PERSPECTIVA DO LUCIAN
Já fazia dois dias que eu não dormia.
Não que alguém fosse perceber. Com o tempo, eu tinha me tornado especialista em esconder o cansaço, camuflando-o atrás de uma fachada bem treinada.
Mas, quando vi a Sera parada no limite do acampamento, congelada de choque por causa da minha presença, eu soube que compostura nenhuma poderia disfarçar o que estava estampado no meu rosto.
Agora, havia uma barreira entre nós que eu podia sentir tão certamente quanto o calor do fogo contra a minha pele.
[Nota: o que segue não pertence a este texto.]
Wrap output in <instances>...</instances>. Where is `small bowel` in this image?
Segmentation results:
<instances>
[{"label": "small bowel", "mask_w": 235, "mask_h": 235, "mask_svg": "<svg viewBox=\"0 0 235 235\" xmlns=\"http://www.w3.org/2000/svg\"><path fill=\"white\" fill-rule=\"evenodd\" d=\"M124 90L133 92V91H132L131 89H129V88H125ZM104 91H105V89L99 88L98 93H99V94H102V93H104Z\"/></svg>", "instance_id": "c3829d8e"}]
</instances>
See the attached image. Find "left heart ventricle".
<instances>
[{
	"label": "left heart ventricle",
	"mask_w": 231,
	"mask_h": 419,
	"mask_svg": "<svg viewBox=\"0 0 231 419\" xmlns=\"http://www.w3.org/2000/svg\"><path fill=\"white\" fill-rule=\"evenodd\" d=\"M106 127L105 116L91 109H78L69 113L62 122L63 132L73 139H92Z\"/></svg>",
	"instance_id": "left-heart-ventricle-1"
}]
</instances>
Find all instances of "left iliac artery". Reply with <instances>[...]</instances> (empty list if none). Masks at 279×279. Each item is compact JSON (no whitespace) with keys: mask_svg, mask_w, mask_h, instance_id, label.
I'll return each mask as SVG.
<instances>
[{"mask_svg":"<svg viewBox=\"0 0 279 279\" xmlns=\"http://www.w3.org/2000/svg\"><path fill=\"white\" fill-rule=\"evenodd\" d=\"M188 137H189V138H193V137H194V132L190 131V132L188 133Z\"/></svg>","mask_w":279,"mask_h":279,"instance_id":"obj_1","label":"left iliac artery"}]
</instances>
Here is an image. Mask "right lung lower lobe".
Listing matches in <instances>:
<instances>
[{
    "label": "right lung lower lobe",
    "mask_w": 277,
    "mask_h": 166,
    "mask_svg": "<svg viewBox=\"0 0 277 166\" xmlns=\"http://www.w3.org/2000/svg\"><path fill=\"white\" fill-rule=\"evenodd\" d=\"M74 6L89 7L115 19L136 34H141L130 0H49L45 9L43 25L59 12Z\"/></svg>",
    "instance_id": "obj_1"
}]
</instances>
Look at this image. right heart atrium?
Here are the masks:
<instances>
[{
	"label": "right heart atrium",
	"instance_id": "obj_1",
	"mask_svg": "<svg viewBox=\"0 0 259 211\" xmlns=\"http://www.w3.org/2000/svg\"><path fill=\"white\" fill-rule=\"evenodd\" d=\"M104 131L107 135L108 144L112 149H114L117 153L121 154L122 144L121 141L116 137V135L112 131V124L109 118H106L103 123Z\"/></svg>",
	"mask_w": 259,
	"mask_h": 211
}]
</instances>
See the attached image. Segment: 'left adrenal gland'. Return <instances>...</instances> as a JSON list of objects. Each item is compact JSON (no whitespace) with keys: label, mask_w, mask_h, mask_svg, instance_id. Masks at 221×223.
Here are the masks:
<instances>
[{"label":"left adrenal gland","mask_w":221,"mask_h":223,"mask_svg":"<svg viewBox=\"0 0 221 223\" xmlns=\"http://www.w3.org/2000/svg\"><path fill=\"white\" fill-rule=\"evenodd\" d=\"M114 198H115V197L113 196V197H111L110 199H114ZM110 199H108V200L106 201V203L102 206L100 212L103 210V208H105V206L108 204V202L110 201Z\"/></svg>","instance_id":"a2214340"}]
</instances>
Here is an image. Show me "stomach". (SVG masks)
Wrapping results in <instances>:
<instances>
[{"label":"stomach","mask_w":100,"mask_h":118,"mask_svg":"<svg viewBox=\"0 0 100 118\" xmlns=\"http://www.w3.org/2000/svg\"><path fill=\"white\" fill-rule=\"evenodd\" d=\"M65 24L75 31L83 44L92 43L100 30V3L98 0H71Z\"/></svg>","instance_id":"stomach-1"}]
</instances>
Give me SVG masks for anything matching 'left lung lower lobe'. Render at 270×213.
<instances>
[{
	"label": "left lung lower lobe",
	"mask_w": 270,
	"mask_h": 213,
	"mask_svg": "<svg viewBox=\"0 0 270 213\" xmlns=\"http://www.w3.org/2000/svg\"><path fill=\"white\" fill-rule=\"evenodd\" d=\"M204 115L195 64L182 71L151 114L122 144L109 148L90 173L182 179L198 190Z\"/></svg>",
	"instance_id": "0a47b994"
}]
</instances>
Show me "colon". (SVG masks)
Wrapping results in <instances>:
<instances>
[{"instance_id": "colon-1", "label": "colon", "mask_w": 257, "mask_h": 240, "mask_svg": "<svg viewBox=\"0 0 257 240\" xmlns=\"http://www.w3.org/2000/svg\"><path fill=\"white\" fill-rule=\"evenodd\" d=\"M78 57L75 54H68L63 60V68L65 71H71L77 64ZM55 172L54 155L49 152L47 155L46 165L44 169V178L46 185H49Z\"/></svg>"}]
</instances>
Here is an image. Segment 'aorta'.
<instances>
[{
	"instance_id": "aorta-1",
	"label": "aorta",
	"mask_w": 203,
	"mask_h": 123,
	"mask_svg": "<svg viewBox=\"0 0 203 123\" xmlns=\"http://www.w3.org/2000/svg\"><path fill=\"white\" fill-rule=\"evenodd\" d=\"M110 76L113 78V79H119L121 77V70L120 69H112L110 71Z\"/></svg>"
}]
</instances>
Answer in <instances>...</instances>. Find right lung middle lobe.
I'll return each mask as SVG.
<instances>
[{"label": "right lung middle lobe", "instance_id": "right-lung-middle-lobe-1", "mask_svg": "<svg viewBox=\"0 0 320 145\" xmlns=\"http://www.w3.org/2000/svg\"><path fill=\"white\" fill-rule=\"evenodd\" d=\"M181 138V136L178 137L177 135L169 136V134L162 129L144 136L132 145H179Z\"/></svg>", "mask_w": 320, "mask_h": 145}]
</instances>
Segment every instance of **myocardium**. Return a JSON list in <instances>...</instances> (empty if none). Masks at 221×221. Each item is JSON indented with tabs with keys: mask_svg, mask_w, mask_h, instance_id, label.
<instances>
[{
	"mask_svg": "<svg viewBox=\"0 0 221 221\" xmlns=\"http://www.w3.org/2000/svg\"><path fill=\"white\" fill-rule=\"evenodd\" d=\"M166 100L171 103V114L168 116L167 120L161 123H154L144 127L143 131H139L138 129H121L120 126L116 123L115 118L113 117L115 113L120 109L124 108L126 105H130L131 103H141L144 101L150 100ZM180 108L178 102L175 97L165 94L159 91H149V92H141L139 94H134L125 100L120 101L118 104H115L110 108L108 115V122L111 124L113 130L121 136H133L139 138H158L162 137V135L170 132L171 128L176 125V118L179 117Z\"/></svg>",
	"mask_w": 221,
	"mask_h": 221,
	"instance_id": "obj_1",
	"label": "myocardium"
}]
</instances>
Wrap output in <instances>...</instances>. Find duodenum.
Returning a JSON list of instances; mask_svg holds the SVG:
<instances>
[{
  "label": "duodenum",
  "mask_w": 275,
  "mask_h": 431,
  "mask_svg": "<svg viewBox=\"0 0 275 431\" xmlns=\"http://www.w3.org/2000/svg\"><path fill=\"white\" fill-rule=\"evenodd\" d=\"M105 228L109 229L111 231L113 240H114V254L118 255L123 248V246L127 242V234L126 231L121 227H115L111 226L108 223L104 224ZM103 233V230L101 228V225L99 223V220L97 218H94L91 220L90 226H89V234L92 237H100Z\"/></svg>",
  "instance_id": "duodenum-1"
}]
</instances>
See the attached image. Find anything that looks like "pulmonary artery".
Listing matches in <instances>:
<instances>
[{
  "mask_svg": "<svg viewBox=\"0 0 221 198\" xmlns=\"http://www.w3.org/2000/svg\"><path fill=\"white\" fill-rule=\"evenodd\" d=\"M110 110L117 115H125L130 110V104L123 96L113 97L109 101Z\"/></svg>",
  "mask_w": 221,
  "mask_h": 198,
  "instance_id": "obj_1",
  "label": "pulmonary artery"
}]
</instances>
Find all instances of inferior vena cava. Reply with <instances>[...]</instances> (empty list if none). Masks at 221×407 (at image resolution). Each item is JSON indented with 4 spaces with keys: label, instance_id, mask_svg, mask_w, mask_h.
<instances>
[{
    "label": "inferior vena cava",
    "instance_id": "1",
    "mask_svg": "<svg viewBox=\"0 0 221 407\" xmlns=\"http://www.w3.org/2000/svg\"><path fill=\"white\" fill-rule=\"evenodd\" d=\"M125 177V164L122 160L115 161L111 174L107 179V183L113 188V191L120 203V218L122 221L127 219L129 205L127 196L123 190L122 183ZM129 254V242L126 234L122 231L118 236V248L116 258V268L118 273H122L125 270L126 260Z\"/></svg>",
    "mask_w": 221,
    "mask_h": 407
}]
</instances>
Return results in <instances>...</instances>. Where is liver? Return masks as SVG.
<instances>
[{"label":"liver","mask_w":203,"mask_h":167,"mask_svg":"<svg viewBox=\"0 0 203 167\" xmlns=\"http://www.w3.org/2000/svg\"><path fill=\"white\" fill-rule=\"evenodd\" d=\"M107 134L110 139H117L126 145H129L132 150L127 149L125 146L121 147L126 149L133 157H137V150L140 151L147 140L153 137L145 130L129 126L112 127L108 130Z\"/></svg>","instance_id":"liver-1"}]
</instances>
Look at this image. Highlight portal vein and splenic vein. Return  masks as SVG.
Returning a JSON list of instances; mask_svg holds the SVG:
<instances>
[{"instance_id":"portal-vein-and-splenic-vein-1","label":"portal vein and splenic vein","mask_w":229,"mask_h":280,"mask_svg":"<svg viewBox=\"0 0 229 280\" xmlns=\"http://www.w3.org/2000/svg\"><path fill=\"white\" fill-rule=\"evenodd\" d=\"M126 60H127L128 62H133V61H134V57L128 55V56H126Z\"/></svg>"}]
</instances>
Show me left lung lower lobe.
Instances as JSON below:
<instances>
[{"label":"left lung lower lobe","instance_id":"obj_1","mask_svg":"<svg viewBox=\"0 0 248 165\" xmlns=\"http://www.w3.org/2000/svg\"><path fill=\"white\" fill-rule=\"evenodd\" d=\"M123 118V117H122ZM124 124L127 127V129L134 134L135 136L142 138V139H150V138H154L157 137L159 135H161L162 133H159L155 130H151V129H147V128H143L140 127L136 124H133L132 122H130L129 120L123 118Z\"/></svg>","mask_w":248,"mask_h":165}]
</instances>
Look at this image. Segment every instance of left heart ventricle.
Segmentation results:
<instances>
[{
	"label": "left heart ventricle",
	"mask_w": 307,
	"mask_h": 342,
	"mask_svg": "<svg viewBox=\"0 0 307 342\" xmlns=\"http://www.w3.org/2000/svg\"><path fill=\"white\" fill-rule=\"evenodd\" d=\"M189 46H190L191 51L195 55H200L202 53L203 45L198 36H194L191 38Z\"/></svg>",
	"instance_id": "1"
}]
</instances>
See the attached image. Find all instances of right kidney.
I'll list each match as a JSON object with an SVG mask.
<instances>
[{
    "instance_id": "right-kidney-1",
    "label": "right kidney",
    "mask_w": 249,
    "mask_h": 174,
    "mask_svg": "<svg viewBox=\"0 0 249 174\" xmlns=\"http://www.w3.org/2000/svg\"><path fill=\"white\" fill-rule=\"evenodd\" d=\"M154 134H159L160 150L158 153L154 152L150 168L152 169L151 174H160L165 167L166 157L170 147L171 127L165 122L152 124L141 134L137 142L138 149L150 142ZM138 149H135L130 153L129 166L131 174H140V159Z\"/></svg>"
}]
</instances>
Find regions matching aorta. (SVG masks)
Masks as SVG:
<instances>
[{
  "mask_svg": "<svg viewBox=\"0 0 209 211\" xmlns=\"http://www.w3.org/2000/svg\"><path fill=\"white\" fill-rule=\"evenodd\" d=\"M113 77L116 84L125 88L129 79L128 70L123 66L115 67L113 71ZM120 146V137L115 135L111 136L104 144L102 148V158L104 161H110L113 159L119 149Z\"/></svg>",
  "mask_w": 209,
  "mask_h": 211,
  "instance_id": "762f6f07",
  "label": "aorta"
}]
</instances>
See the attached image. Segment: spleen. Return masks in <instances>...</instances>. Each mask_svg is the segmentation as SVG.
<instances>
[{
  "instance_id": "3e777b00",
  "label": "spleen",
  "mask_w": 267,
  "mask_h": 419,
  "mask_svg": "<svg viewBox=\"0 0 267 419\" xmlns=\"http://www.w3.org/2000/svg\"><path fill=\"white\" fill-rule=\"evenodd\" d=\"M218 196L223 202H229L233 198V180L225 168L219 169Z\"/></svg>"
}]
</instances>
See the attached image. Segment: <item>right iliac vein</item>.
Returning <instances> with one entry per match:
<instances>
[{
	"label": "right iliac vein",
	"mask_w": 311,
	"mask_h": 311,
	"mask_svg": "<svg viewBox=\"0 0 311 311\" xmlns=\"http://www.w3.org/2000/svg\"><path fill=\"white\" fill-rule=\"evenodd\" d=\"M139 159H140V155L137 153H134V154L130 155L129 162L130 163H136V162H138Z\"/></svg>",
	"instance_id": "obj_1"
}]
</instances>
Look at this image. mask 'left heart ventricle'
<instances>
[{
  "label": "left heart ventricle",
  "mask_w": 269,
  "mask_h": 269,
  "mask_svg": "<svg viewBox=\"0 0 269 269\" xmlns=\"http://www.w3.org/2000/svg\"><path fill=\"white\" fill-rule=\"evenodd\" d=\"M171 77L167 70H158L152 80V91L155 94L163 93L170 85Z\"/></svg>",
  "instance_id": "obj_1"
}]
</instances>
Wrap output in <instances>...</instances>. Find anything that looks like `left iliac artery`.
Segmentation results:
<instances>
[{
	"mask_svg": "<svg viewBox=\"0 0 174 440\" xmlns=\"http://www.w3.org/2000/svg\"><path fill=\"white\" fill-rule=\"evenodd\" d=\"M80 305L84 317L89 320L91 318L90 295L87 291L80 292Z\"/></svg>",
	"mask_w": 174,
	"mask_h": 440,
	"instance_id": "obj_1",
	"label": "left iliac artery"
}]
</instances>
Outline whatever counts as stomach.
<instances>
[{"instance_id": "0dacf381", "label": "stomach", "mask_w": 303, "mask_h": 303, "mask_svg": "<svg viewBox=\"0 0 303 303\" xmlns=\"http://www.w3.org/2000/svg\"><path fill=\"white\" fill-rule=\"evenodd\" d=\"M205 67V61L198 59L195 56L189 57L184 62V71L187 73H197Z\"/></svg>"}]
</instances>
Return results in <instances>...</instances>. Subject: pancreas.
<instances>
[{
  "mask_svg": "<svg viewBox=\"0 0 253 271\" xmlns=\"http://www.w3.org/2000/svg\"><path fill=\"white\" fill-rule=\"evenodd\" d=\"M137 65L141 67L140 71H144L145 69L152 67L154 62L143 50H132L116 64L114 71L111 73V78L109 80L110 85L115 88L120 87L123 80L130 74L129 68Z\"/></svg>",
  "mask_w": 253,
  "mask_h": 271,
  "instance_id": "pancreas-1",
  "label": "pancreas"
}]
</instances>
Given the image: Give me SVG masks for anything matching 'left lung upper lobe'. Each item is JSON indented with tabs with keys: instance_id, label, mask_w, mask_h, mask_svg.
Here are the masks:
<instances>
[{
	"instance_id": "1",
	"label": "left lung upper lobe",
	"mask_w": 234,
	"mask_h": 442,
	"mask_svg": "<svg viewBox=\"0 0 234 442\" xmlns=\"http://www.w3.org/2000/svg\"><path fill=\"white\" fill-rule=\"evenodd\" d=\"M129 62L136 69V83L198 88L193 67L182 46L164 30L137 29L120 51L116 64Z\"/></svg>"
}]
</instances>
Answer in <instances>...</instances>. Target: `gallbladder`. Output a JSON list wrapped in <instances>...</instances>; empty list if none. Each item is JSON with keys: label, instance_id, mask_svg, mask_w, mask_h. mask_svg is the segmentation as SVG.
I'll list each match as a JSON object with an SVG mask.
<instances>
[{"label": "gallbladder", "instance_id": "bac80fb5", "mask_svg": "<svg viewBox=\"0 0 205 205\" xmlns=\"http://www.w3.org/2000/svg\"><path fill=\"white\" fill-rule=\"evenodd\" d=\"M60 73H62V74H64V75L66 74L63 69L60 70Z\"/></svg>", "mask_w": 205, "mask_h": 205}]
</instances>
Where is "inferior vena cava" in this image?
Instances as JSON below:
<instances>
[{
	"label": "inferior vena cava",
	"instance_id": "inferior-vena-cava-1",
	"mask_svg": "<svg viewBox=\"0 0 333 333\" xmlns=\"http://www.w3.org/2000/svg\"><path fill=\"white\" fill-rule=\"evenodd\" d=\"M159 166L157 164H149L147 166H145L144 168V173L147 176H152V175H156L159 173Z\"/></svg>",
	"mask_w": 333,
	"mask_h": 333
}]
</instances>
Contudo, além da distância, o que mais me abalou não foi a hostilidade. Foi a tranquilidade dela, inquietante e serena.
Não era raiva. Não era ressentimento. Era algo mais frio, mais silencioso.
Aceitação.
Ela já tinha aceitado a minha ausência antes mesmo que eu pudesse compreender o que isso significava. Quando a Judy a chamou de lado mais cedo, eu não precisei ouvir as palavras para adivinhar a conversa.
E, quando a Talia, sem saber, nos colocou juntos, a decisão da Sera de concordar, de trabalhar comigo, parecia ao mesmo tempo um gesto de misericórdia e uma punição.
Eu sabia o que ela estava fazendo: mantendo a paz, tentando não arruinar a experiência para os outros.
Essa era a Sera: infinitamente altruísta e atenciosa, mesmo em detrimento de si mesma.
Ainda assim, a sua disposição para trabalhar comigo acendeu uma fagulha perigosa e frágil dentro de mim. Esperança.
Enquanto trabalhávamos lado a lado, me permiti imaginar, só por um instante, que nada tinha mudado entre nós e que o silêncio era amigável em vez de tenso.
O fogo chiava enquanto a gordura pingava nas chamas e as risadas ecoavam em algum lugar atrás de nós. Eu quase acreditei que estavam tudo bem, até que ela estendeu a mão para a pilha de guardanapos balançando na beira da mesa.
Antes que eu pudesse pensar, a minha mão se estendeu para estabilizar a pilha e os nossos dedos se tocaram de leve.
Nós dois congelamos.
"Toma", eu disse, um pouco rígido.
Os olhos dela se levantaram, surpreendidos, como se ela não esperasse que eu dissesse alguma coisa.
"Obrigada", ela murmurou, pegando os guardanapos.
"De nada", consegui responder suavemente.
Ela me ofereceu um pequeno sorriso, breve e quase imperceptível, que ainda assim me atingiu como um soco no peito.
Não era perdão. Mas talvez... uma trégua.
Pela primeira vez em dias, senti que podia respirar.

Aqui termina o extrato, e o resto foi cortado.